- [Tasks to complete]:
• a. Using the whitefly-control text, explain in one to three sentences why gardeners should avoid chemical insecticides against whiteflies.
• b. Answer these questions from the whitefly-control text:
(i) Which bird does it name as a natural predator of whiteflies?
(ii) What type of mulch does it recommend, and around which plants especially?
(iii) Besides whiteflies, what do dragonflies and damselflies helpfully eat?
• c. Carry on the whitefly-control text, starting right after its last sentence.

- [Document text]:

———

Keeping natural predators around will prevent whiteflies from ever exploding in population. For this reason, avoid using insecticides. Ladybugs, spiders, green lacewing larvae, and dragonflies are a few of many beneficial insects that can control a whitefly population. Hummingbirds are another natural predator. Try creating a habitat that will attract dragonflies and damselflies (which also helpfully eat mosquitoes) or beautiful hummingbirds.
When it comes to whiteflies, avoid chemical insecticides; they’re usually resistant and all you end up doing is killing the beneficial insects—their natural predators—and the insects that pollinate the garden for a better harvest!
Mulch early in the season with aluminum reflective mulch, especially around tomatoes and peppers. The reflective mulch makes it challenging for whiteflies to find their preferred host plants.

———

Transcribed page contents:

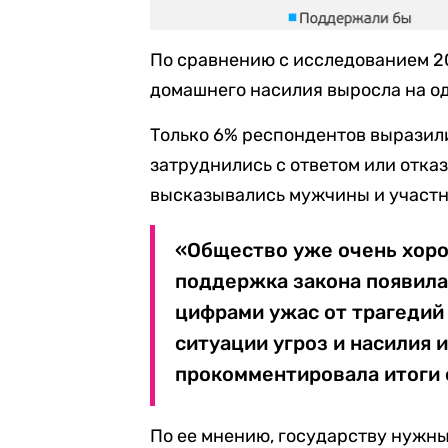
По сравнению с исследованием 2
домашнего насилия выросла на о
Только 6% респондентов выразили
затруднились с ответом или отказ
высказывались мужчины и участн
«Общество уже очень хоро
поддержка закона появилас
цифрами ужас от трагедий
ситуации угроз и насилия 
прокомментировала итоги 
По ее мнению, государству нужн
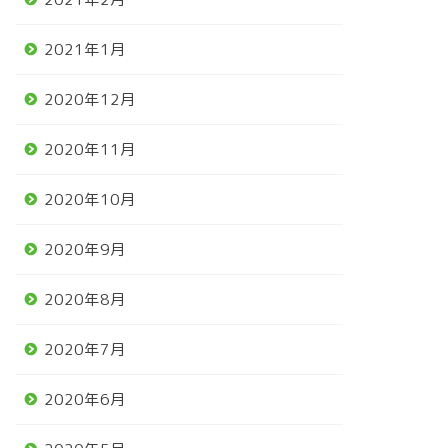
2021年1月
2020年12月
2020年11月
2020年10月
2020年9月
2020年8月
2020年7月
2020年6月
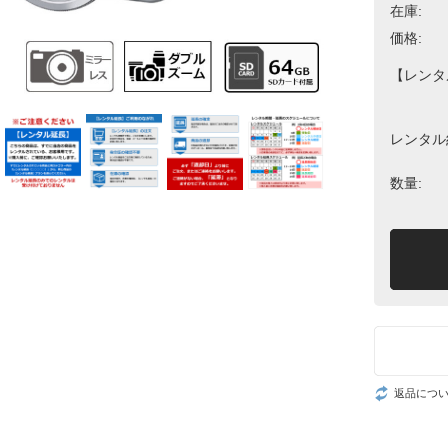
在庫:
価格:
【レンタ
レンタル
数量:
返品につ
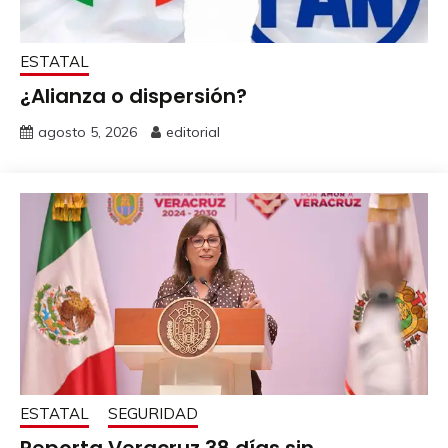
ESTATAL
¿Alianza o dispersión?
agosto 5, 2026
editorial
ESTATAL
SEGURIDAD
Reporta Veracruz 38 días sin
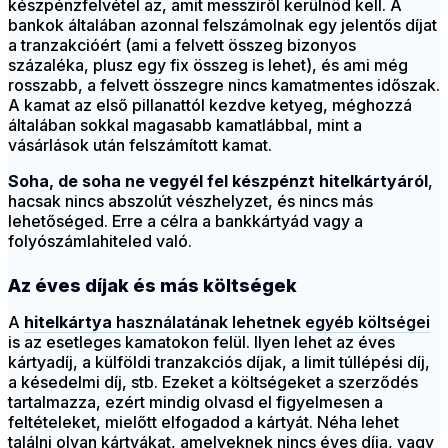
készpénzfelvétel az, amit messziről kerülnöd kell. A
bankok általában azonnal felszámolnak egy jelentős díjat
a tranzakcióért (ami a felvett összeg bizonyos
százaléka, plusz egy fix összeg is lehet), és ami még
rosszabb, a felvett összegre nincs kamatmentes időszak.
A kamat az első pillanattól kezdve ketyeg, méghozzá
általában sokkal magasabb kamatlábbal, mint a
vásárlások után felszámított kamat.
Soha, de soha ne vegyél fel készpénzt hitelkártyáról
,
hacsak nincs abszolút vészhelyzet, és nincs más
lehetőséged. Erre a célra a bankkártyád vagy a
folyószámlahiteled való.
Az éves díjak és más költségek
A
hitelkártya
használatának lehetnek egyéb költségei
is az esetleges kamatokon felül. Ilyen lehet az éves
kártyadíj, a külföldi tranzakciós díjak, a limit túllépési díj,
a késedelmi díj, stb. Ezeket a költségeket a szerződés
tartalmazza, ezért mindig olvasd el figyelmesen a
feltételeket, mielőtt elfogadod a kártyát. Néha lehet
találni olyan kártyákat, amelyeknek nincs éves díja, vagy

———

- [Expected responses]:
• a. Whiteflies are usually resistant to chemical insecticides, so spraying mostly kills the beneficial insects instead. Those insects are the whiteflies' natural predators and the pollinators that help the garden give a better harvest.

• b.
(i) Hummingbirds.
(ii) Aluminum reflective mulch, especially around tomatoes and peppers.
(iii) Mosquitoes.

• c.
Set out yellow index cards coated with petroleum jelly to monitor whiteflies, especially when it comes to tomatoes, peppers, sweet potatoes, or cabbage crops. A half-and-half mixture of petroleum jelly and dish soap, spread over small boards painted bright yellow, is sticky enough to catch little whiteflies, too. To whiteflies, the color yellow looks like a mass of new foliage. The bugs are attracted to the cards, get stuck in the jelly, and die.